Data for this exercise »
* * * * * * * * *
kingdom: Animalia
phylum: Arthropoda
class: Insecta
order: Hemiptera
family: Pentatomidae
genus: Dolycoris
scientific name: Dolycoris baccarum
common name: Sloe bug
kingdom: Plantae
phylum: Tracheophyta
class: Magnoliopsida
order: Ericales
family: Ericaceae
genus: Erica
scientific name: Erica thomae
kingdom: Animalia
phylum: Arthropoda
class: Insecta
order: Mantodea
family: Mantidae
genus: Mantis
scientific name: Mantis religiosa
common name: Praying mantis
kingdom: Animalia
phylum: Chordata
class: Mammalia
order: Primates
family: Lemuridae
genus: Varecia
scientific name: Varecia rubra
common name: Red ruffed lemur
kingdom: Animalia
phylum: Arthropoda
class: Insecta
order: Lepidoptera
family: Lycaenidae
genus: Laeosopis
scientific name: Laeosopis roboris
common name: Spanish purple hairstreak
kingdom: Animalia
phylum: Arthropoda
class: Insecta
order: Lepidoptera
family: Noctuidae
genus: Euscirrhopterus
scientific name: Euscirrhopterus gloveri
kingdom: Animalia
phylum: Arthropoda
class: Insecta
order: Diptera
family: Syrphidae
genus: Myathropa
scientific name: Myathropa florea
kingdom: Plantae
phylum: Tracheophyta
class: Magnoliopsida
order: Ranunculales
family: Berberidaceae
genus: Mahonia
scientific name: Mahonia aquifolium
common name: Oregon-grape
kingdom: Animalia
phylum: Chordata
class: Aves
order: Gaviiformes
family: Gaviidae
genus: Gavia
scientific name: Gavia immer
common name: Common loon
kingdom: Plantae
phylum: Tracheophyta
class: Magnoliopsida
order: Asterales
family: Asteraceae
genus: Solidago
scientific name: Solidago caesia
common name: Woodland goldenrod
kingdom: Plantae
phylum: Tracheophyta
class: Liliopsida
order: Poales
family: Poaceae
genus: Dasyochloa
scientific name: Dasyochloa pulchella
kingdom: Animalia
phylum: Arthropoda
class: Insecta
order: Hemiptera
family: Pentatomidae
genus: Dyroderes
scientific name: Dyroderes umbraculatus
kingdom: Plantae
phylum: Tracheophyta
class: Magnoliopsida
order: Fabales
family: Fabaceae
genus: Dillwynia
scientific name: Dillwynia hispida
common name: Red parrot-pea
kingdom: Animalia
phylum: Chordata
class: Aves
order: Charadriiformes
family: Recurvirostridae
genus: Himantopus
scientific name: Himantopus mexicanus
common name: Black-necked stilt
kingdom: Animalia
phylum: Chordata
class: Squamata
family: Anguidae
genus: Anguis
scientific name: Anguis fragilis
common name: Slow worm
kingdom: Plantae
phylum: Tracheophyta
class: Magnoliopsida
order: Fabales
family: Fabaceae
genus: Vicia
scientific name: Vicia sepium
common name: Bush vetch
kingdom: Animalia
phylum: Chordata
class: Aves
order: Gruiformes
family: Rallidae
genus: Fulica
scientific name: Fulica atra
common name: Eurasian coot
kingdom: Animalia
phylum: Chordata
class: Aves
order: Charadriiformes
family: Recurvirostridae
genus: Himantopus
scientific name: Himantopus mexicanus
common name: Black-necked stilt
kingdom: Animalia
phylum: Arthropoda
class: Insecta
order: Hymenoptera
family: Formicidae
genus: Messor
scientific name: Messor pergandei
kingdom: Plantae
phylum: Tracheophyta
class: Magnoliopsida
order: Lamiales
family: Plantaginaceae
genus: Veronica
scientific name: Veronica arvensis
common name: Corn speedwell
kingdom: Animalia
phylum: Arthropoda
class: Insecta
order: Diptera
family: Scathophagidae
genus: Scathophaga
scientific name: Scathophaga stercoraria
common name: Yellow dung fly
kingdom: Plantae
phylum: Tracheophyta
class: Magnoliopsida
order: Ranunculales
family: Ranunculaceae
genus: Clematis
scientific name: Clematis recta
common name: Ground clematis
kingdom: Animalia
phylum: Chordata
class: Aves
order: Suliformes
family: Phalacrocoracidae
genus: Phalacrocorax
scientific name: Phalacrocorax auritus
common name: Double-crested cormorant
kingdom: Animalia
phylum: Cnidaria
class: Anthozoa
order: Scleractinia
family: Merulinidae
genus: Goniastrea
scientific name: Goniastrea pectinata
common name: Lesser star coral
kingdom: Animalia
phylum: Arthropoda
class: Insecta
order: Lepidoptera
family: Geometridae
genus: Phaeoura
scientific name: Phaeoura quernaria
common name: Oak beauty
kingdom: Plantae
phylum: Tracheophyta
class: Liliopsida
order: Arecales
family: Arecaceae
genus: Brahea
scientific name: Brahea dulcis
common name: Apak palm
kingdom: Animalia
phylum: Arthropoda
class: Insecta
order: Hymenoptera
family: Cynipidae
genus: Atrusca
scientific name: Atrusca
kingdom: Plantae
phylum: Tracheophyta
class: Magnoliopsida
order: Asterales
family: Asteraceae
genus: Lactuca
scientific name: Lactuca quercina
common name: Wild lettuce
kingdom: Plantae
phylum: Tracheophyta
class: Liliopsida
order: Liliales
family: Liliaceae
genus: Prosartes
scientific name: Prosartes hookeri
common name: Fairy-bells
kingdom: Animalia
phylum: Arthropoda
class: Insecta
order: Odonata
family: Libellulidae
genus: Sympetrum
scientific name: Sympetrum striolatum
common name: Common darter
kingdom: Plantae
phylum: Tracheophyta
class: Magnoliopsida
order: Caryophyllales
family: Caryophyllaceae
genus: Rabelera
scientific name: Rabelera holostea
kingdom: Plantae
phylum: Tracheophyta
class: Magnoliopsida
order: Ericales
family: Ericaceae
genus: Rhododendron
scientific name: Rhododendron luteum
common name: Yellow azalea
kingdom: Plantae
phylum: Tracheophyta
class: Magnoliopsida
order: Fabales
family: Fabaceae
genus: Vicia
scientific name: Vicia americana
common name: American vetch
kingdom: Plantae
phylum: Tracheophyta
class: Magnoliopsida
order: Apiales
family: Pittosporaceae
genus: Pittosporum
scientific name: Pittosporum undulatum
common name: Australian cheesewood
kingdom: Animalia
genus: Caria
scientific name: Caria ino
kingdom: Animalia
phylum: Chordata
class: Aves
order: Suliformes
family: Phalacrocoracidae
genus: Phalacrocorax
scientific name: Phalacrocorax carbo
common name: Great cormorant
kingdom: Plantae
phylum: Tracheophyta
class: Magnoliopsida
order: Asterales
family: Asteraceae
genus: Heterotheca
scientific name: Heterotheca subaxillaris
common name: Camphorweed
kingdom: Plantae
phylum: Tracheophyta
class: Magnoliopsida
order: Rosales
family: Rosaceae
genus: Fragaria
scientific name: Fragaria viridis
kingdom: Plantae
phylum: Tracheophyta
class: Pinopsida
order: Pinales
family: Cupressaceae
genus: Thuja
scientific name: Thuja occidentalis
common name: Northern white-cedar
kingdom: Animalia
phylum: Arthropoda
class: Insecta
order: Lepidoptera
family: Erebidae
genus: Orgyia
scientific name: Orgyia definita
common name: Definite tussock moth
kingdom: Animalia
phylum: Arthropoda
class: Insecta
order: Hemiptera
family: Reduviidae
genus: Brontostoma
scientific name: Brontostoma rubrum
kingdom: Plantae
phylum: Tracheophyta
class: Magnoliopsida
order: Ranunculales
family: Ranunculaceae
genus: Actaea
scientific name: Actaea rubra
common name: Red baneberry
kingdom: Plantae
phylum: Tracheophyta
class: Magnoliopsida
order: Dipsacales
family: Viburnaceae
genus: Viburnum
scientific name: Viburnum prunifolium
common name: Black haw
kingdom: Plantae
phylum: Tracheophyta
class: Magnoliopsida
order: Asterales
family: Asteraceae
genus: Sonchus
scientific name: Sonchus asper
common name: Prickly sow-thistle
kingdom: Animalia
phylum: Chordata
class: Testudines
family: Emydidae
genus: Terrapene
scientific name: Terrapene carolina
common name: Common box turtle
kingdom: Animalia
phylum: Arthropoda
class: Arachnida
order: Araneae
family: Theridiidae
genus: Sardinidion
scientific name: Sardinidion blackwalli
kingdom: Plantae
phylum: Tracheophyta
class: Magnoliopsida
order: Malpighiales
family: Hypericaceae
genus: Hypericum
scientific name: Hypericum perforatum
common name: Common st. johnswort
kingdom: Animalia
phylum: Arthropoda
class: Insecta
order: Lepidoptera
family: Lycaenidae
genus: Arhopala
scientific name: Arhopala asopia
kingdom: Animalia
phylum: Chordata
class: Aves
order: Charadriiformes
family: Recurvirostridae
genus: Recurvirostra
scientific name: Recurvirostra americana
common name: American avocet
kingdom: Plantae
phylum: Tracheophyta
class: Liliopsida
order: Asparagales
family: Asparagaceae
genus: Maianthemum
* * * * * * * * *
What is needed » Copy the lines from the records exactly, starting at the line that contains "family: Formicidae" and ending at the line that contains "genus: Clematis", with both of those lines included.

Reply to the exercise »
family: Formicidae
genus: Messor
scientific name: Messor pergandei
kingdom: Plantae
phylum: Tracheophyta
class: Magnoliopsida
order: Lamiales
family: Plantaginaceae
genus: Veronica
scientific name: Veronica arvensis
common name: Corn speedwell
kingdom: Animalia
phylum: Arthropoda
class: Insecta
order: Diptera
family: Scathophagidae
genus: Scathophaga
scientific name: Scathophaga stercoraria
common name: Yellow dung fly
kingdom: Plantae
phylum: Tracheophyta
class: Magnoliopsida
order: Ranunculales
family: Ranunculaceae
genus: Clematis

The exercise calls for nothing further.